Командир этого подразделения и два офицера помоложе как раз и стояли за спиной Саввы. Поразили три пары светлых, различных оттенков голубизны глаз. Они были похожи на его собственные глаза. Командир поднял руку в тяжелой кожаной рукавице и произнес какую-то комбинацию грубых слов, из которой Савва вдруг понял, что он может завершить операцию. Савва и Дод склонились над швами. Они что-то хотели сказать друг другу, но не могли вымолвить ни слова. Немцы за спиной продолжали громко разговаривать. Савва вдруг сообразил, что понимает их, хотя всегда относился к своему школьному немецкому с глубочайшим пренебрежением, в отличие от приобретенного позднее французского, которым щеголял. Танкисты, кажется, говорили о том, что всех оставшихся в школе, шайзе, надо выкинуть, квач унд шайзе, и сказать, чтоб драпали, куда хотят, хоть к своим, хоть прямо в дремучую, заросшую паутиной сталинскую задницу. В плен брать нельзя, некогда возиться с пленными, слишком много этого говна, пленных, не знаешь, куда от этого шайзе деваться. Им, ублюдкам, идет провиант. Лучше бы убивать этих пленных, ну, не нам же их убивать, мы танкисты, пусть их убивает тот, кому положено, а у нас и своих дел хватает.

Этот врач пусть заканчивает штопать своего ивана. Er ist sehr gut! Sehr gut. Sehr guter Arzt! Сейчас он кончит, и мы всех отсюда выгоним. В жопу! Ха-ха-ха! К Сталину прямо в сраку! Эй, вы кончили, герр арцт? Вундербар! Сейчас все отсюда убирайтесь! Раус! Лос, лос! К Сталину! Квач und шайзе!

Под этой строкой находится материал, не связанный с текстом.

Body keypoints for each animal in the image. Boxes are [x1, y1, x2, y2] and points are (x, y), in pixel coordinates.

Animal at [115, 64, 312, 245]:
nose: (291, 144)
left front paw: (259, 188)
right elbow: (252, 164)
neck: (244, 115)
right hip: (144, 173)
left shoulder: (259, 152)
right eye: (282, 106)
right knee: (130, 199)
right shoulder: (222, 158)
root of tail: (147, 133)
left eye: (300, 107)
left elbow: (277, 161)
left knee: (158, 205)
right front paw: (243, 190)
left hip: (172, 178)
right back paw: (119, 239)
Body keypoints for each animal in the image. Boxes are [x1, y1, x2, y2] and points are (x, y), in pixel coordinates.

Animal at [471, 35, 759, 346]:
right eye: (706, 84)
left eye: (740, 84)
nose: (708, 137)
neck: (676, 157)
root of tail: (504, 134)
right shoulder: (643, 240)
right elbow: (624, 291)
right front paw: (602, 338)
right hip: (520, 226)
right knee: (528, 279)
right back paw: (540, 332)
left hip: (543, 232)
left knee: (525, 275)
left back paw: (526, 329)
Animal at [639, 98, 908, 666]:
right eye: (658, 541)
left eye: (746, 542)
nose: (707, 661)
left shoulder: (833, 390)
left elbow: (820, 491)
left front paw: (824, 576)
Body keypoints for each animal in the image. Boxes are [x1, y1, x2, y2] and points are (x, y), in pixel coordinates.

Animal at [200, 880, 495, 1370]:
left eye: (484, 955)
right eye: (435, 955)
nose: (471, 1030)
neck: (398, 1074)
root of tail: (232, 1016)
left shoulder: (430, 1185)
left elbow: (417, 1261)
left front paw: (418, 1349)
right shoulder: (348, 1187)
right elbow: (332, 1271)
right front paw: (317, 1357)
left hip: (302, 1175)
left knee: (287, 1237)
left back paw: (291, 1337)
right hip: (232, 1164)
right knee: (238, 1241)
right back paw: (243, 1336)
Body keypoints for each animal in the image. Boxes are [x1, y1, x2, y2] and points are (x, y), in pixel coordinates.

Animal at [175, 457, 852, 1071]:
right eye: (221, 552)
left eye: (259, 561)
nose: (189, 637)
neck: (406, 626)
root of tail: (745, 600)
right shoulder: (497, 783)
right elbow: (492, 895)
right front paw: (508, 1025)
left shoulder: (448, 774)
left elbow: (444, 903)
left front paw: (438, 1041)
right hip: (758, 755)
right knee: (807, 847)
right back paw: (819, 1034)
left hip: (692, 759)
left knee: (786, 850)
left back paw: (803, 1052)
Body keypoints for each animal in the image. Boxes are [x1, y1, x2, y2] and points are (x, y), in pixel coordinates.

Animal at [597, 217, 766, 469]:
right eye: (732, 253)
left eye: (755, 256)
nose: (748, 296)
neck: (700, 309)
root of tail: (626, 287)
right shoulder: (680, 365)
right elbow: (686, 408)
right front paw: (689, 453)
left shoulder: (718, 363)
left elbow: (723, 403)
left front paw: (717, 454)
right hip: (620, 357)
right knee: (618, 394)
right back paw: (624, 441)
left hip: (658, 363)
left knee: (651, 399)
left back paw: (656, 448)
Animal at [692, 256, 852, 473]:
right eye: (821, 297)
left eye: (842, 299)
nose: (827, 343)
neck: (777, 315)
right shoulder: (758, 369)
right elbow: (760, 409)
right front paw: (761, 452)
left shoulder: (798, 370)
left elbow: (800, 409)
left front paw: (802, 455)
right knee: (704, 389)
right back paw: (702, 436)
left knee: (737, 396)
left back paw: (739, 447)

Медперсонал еще не понимал, что их отпускают на волю. Комиссар Снегоручко как стоял, так и остался с поднятыми вверх руками. Молодой танкист подтолкнул его коленом в зад, обнаружил на поясе пистолет в кобуре, сорвал с комиссара пояс вместе с кобурой, перекинул его себе через плечо и про комиссара забыл. Савва в полнейшей неразберихе отдавал приказания:

– Все, кто может двигаться, уходят своим ходом! Тяжелых выносим на руках! Двигайтесь! Быстрее! Они могут передумать!

Он склонился к лицу капитана Осташева:

– Как себя чувствуете?

Тот вдруг начал ему с какой-то кривой лукавинкой подмигивать, зашептал:

– Яду мне дай, военврач, яду!

– Мы еще с вами водки выпьем, капитан! – произнес Савва обычную в таких случаях фразу.

Дод Тышлер притащил ручные носилки. Вдвоем они стали перекладывать капитана. Два немца внимательно следили за этой сценой. Вполне еврейская внешность Тышлера их, кажется, мало интересовала. Впрочем, со своей внешностью Дод мог спокойно прогуляться и за кавказца, и даже за союзника по «Оси», муссолиниевского легионера. Однако не он их интересовал, а сугубый славянин, майор Китайгородский. Командир танкистов сделал ему знак подойти и осведомился, говорит ли он по-немецки.

– Вы останетесь с нами, господин майор, – негрубо сказал он. – Все уходят, кроме вас.

– Я не могу! – вскричал Савва. – Ich kann nicht. Я здесь главный хирург! Ich bin Hauptdoktor!

– Тем более! – дружелюбно ухмыльнулся немец. – Нам как раз главный и нужен. Мой друг ранен. Я хочу, чтобы вы ему помогли. Вы – хороший врач, вы будете служить Германии.

В отчаянии Савва рванулся. Молодой танкист ткнул ему в грудь дуло своего «шмайссера». Персонал и раненые покидали спортзал. В последний раз Савва поймал на себе взгляд Тышлера. Перед тем как исчезнуть, тот пожал плечами. Все повернулось совсем не так, как кто-либо мог предвидеть. Савва не мог вымолвить ни слова. Он сел в угол на битое стекло и закрыл голову руками.

Линия фронта, эта метафора окончательной, бесповоротной, биологической и идеологической гибели, теперь захлопывалась для него навсегда. И два единственно любимых существа, два женских человека, Нинка и Ёлка, то, что было еще десять минут назад его семьей, уносилось теперь в завывающую воронку... ля бемоль, ля бемоль... навсегда.